● Action item
For every line in the data below that contains "brown", copy the line.

● Provided material
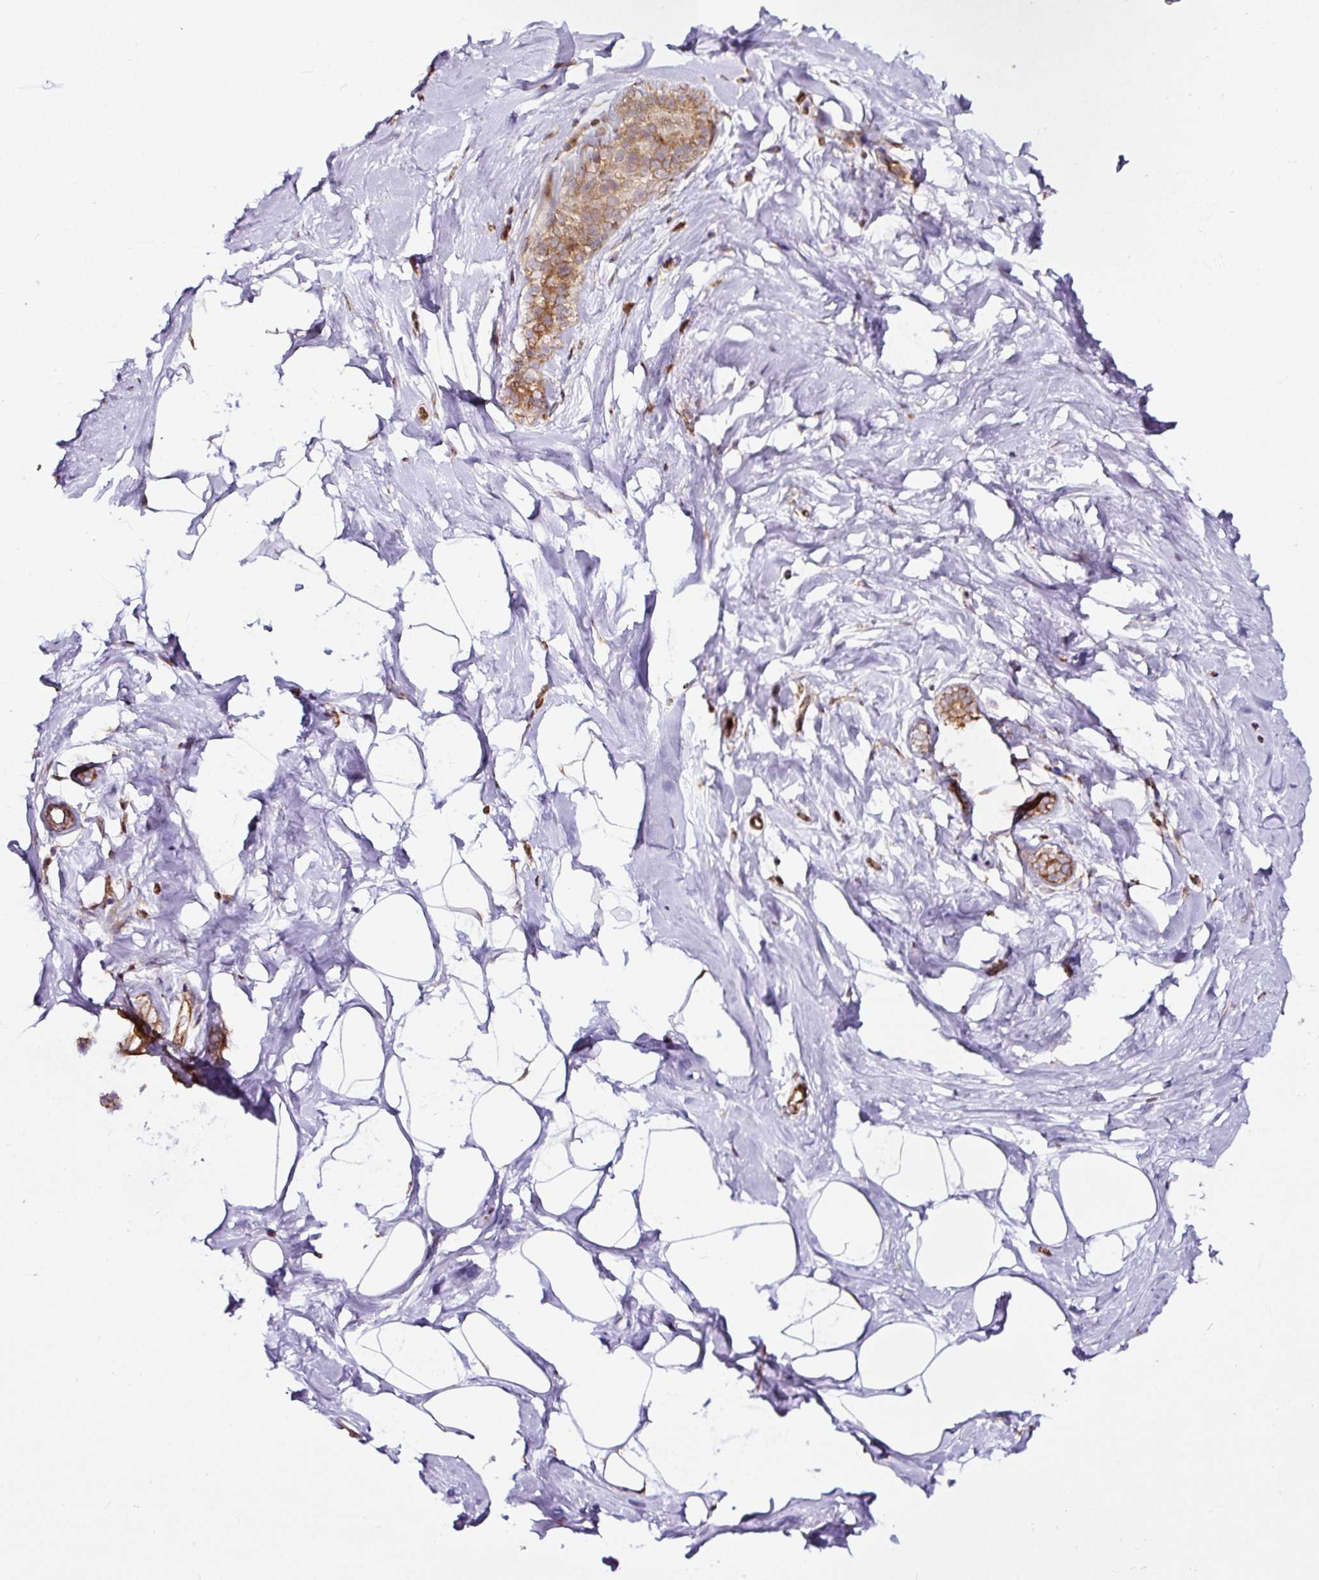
{"staining": {"intensity": "negative", "quantity": "none", "location": "none"}, "tissue": "breast", "cell_type": "Adipocytes", "image_type": "normal", "snomed": [{"axis": "morphology", "description": "Normal tissue, NOS"}, {"axis": "topography", "description": "Breast"}], "caption": "This is a image of immunohistochemistry (IHC) staining of unremarkable breast, which shows no staining in adipocytes. (DAB immunohistochemistry visualized using brightfield microscopy, high magnification).", "gene": "KDM4E", "patient": {"sex": "female", "age": 32}}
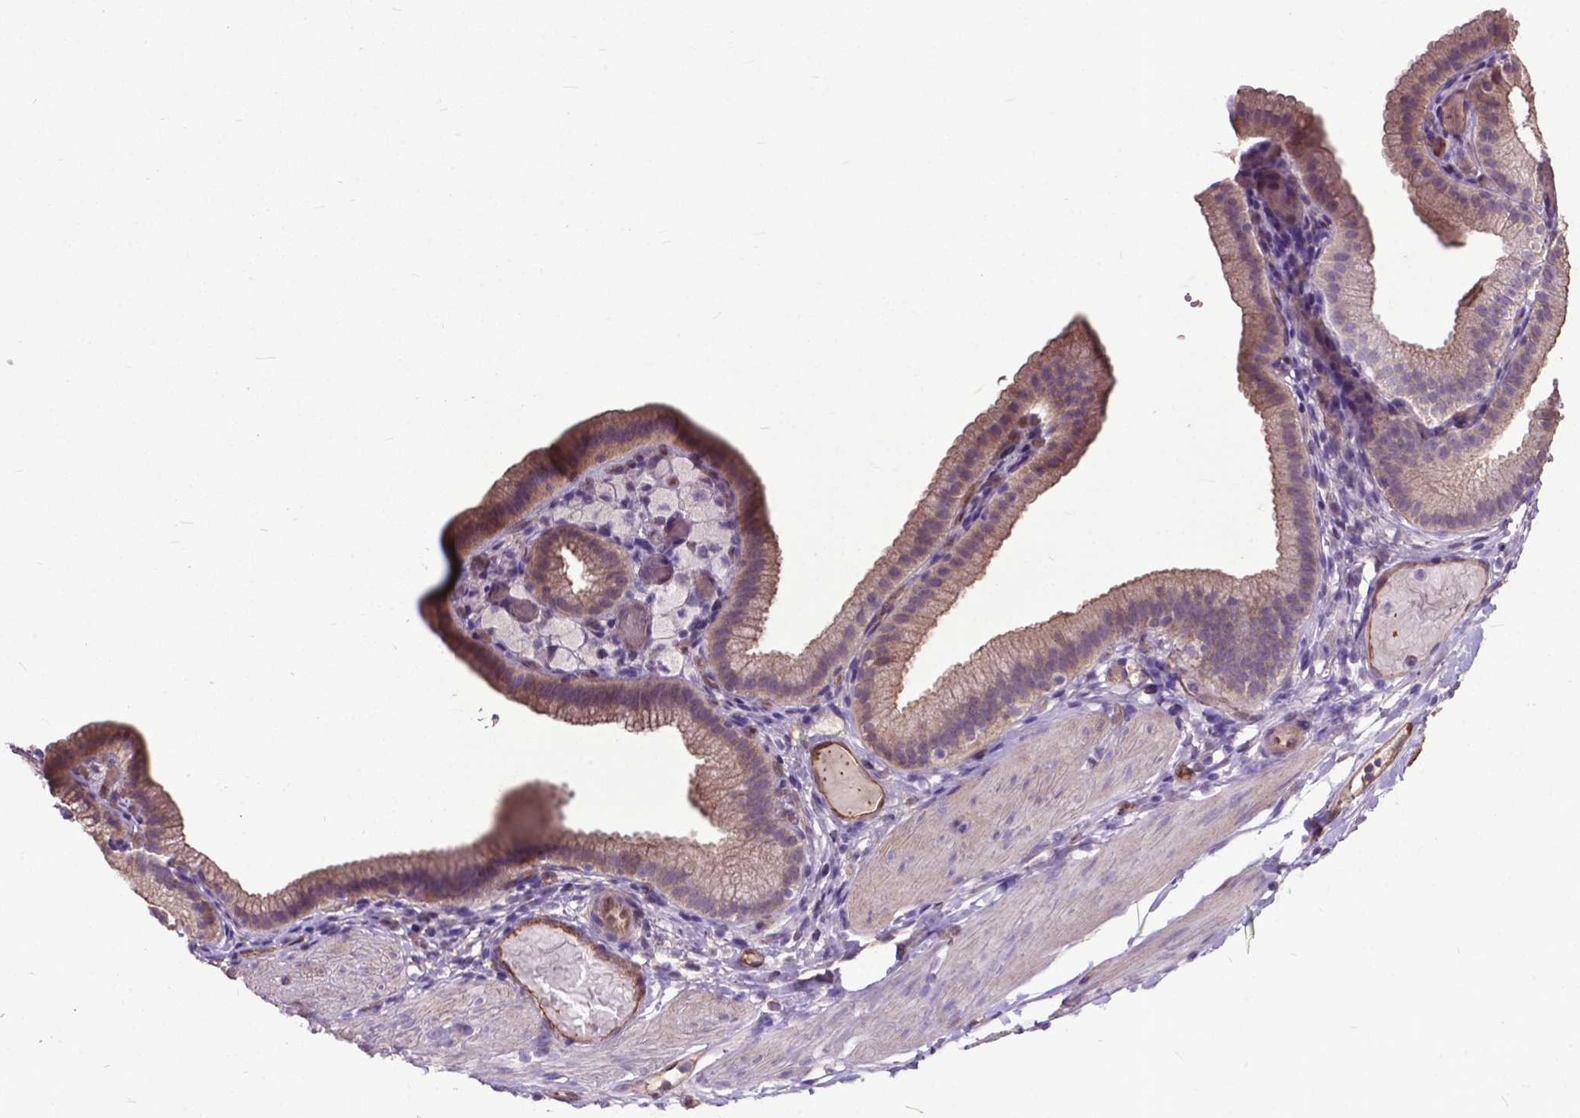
{"staining": {"intensity": "negative", "quantity": "none", "location": "none"}, "tissue": "adipose tissue", "cell_type": "Adipocytes", "image_type": "normal", "snomed": [{"axis": "morphology", "description": "Normal tissue, NOS"}, {"axis": "topography", "description": "Gallbladder"}, {"axis": "topography", "description": "Peripheral nerve tissue"}], "caption": "Histopathology image shows no significant protein expression in adipocytes of normal adipose tissue.", "gene": "PDLIM1", "patient": {"sex": "female", "age": 45}}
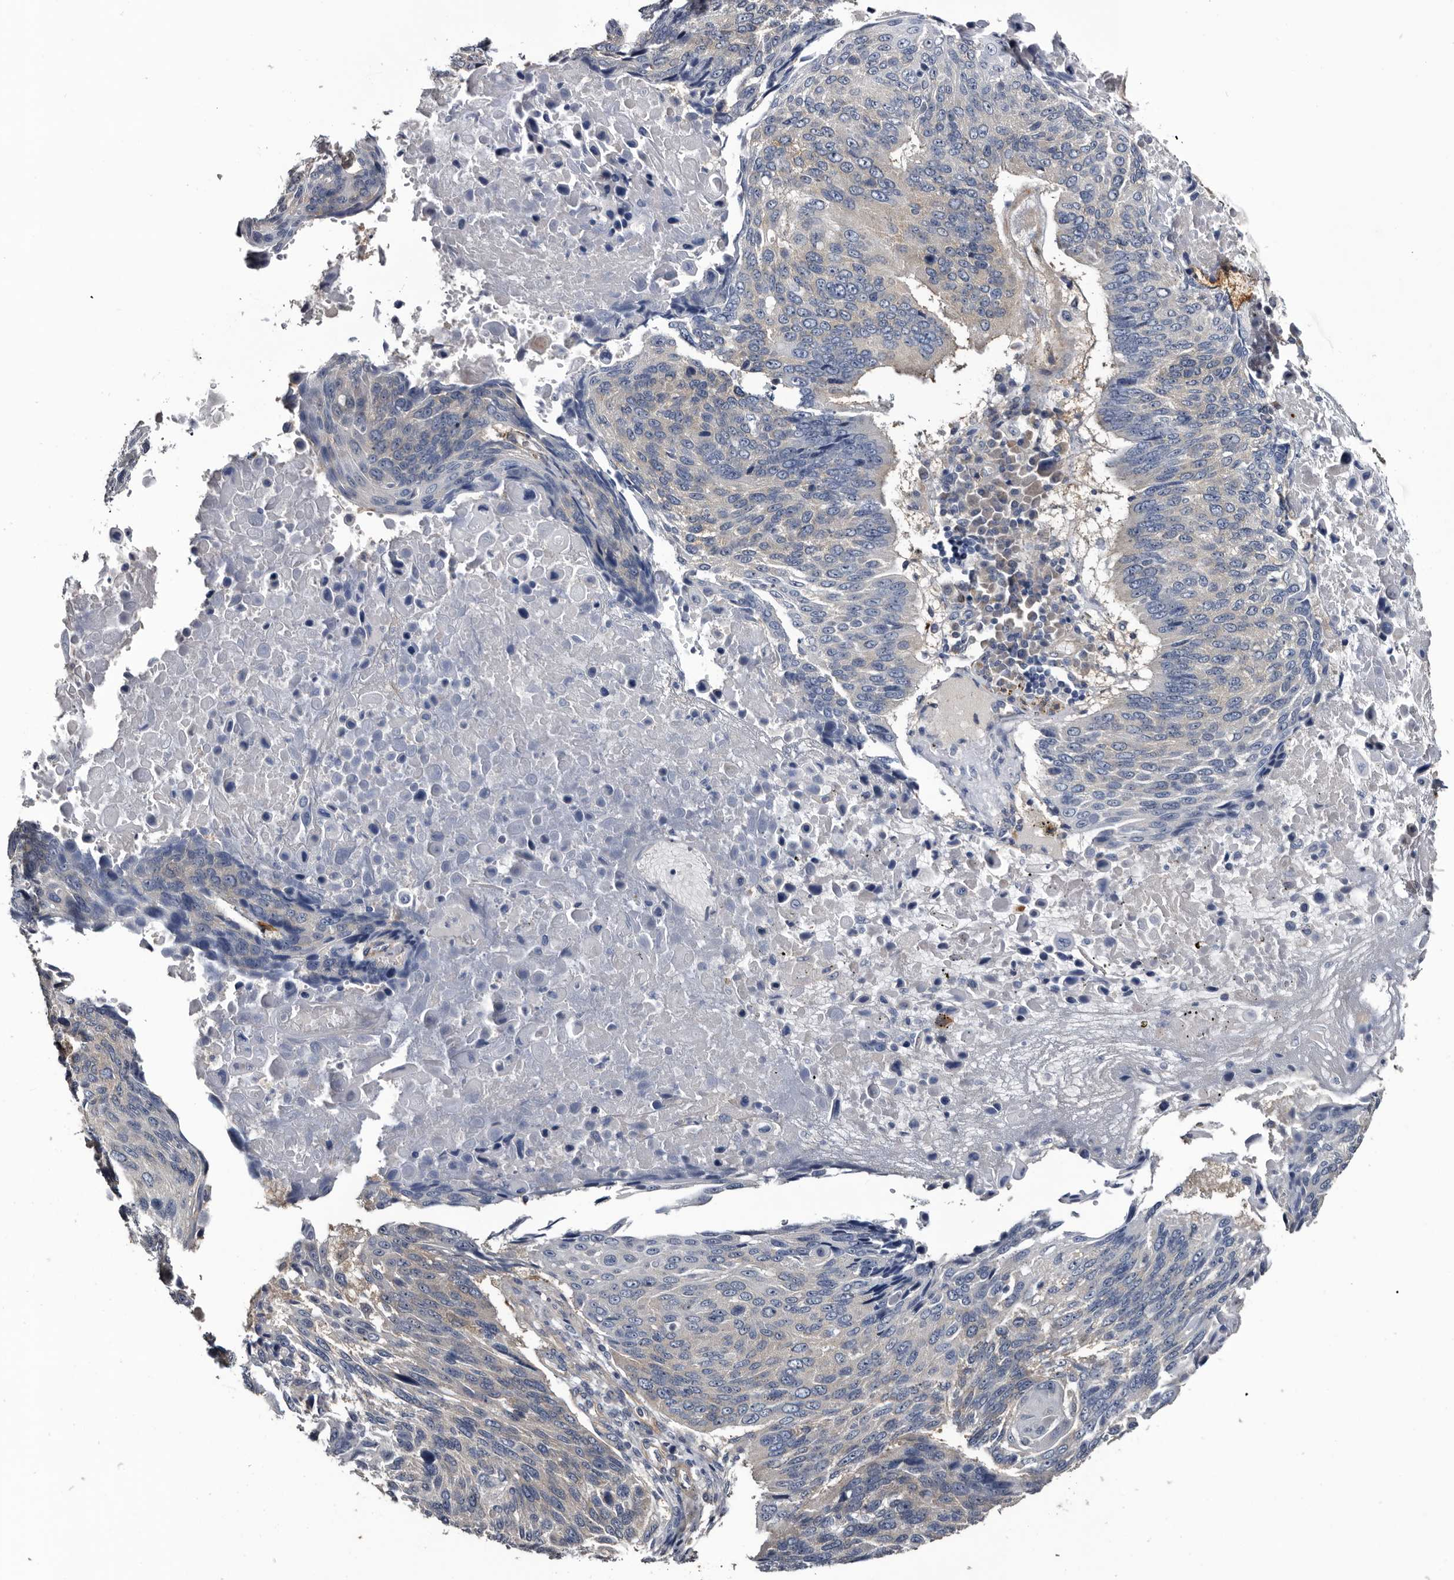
{"staining": {"intensity": "negative", "quantity": "none", "location": "none"}, "tissue": "lung cancer", "cell_type": "Tumor cells", "image_type": "cancer", "snomed": [{"axis": "morphology", "description": "Squamous cell carcinoma, NOS"}, {"axis": "topography", "description": "Lung"}], "caption": "A micrograph of lung cancer stained for a protein shows no brown staining in tumor cells.", "gene": "IARS1", "patient": {"sex": "male", "age": 66}}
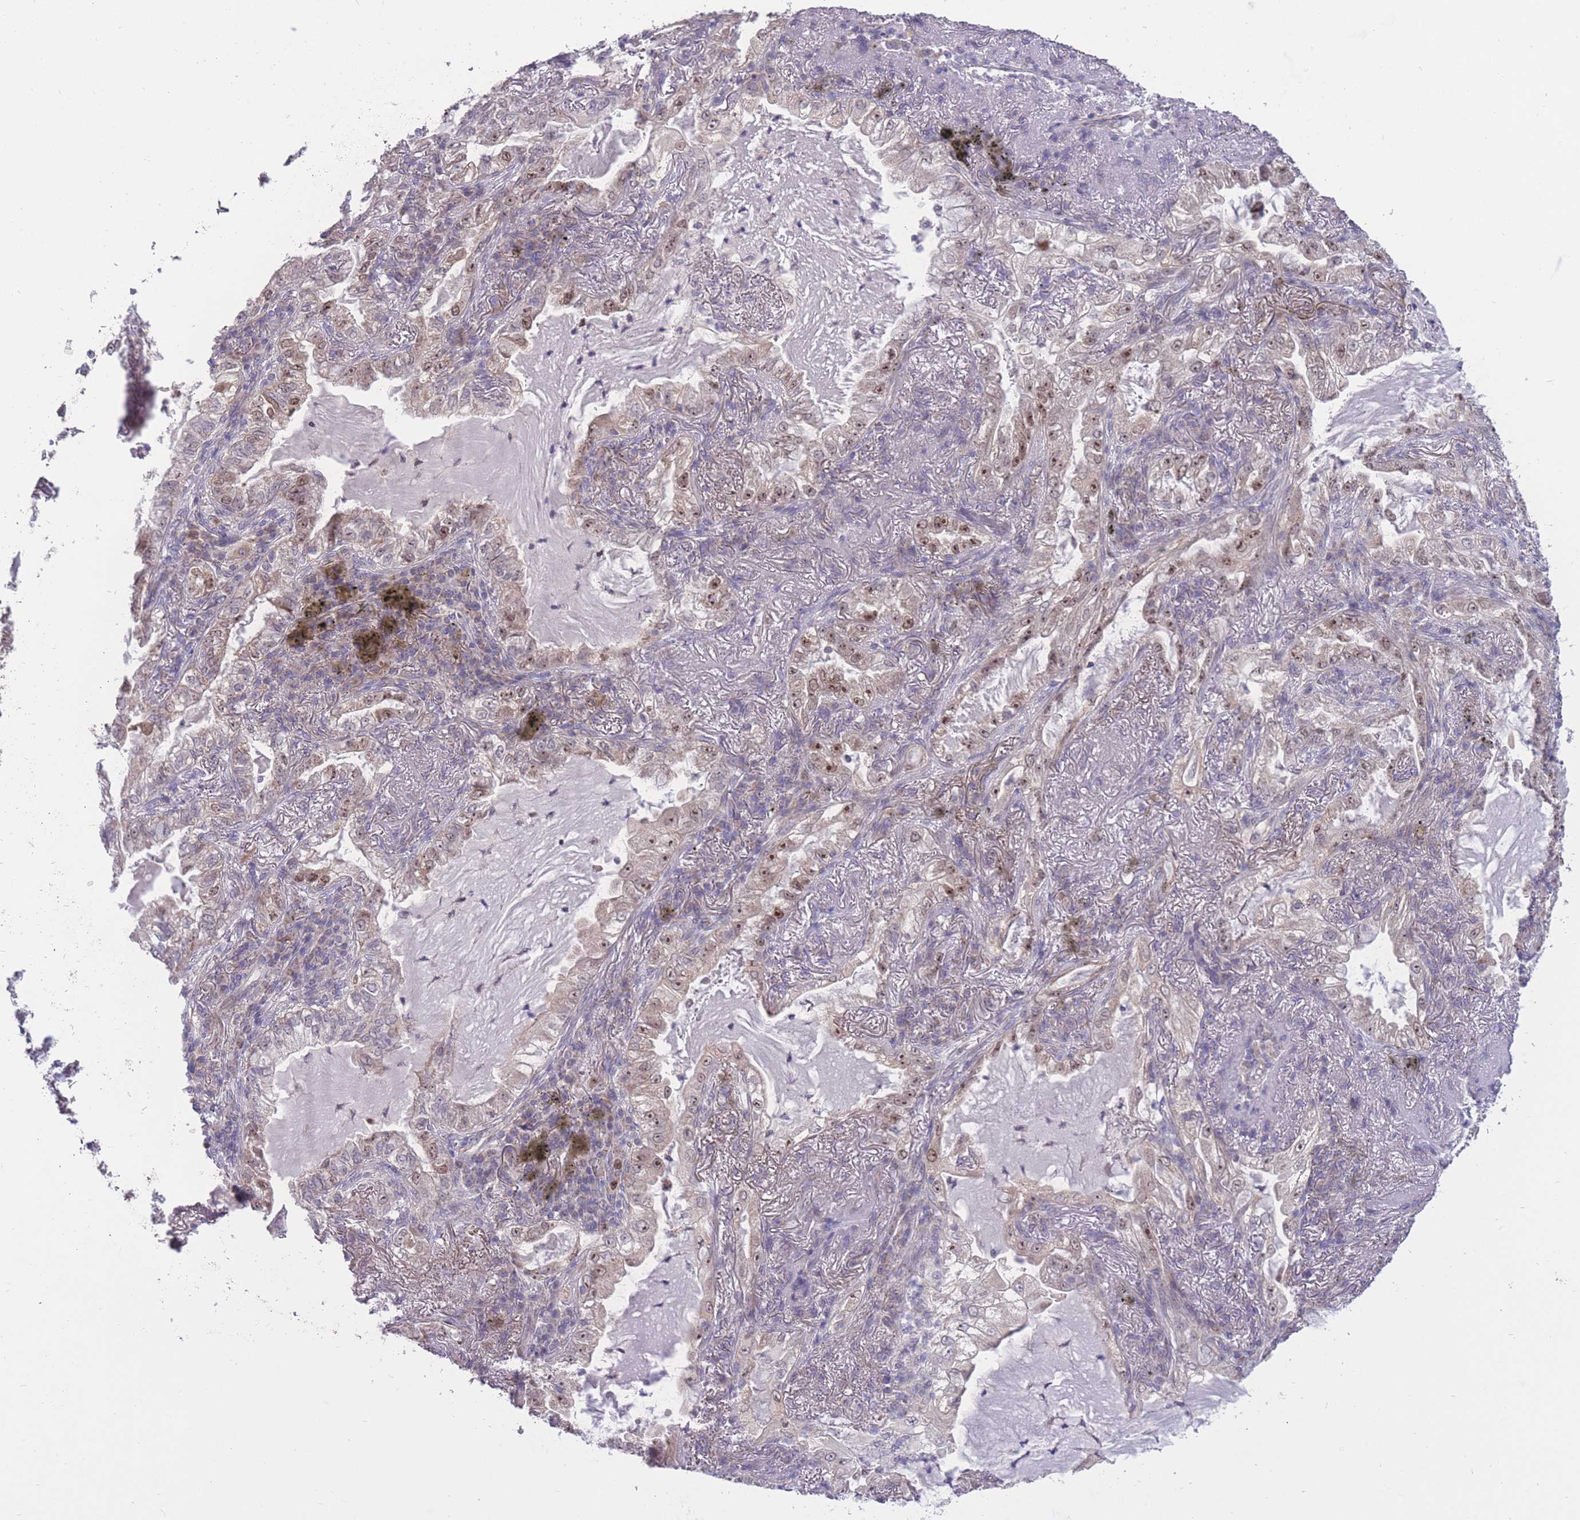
{"staining": {"intensity": "moderate", "quantity": ">75%", "location": "nuclear"}, "tissue": "lung cancer", "cell_type": "Tumor cells", "image_type": "cancer", "snomed": [{"axis": "morphology", "description": "Adenocarcinoma, NOS"}, {"axis": "topography", "description": "Lung"}], "caption": "Lung cancer was stained to show a protein in brown. There is medium levels of moderate nuclear staining in approximately >75% of tumor cells.", "gene": "MCIDAS", "patient": {"sex": "female", "age": 73}}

● Completed exercise
{"staining": {"intensity": "negative", "quantity": "none", "location": "none"}, "tissue": "lung cancer", "cell_type": "Tumor cells", "image_type": "cancer", "snomed": [{"axis": "morphology", "description": "Squamous cell carcinoma, NOS"}, {"axis": "topography", "description": "Lung"}], "caption": "A micrograph of lung cancer stained for a protein shows no brown staining in tumor cells.", "gene": "IARS1", "patient": {"sex": "male", "age": 66}}
{"staining": {"intensity": "moderate", "quantity": ">75%", "location": "nuclear"}, "tissue": "lung cancer", "cell_type": "Tumor cells", "image_type": "cancer", "snomed": [{"axis": "morphology", "description": "Adenocarcinoma, NOS"}, {"axis": "topography", "description": "Lung"}], "caption": "Lung cancer was stained to show a protein in brown. There is medium levels of moderate nuclear staining in approximately >75% of tumor cells.", "gene": "MCIDAS", "patient": {"sex": "female", "age": 73}}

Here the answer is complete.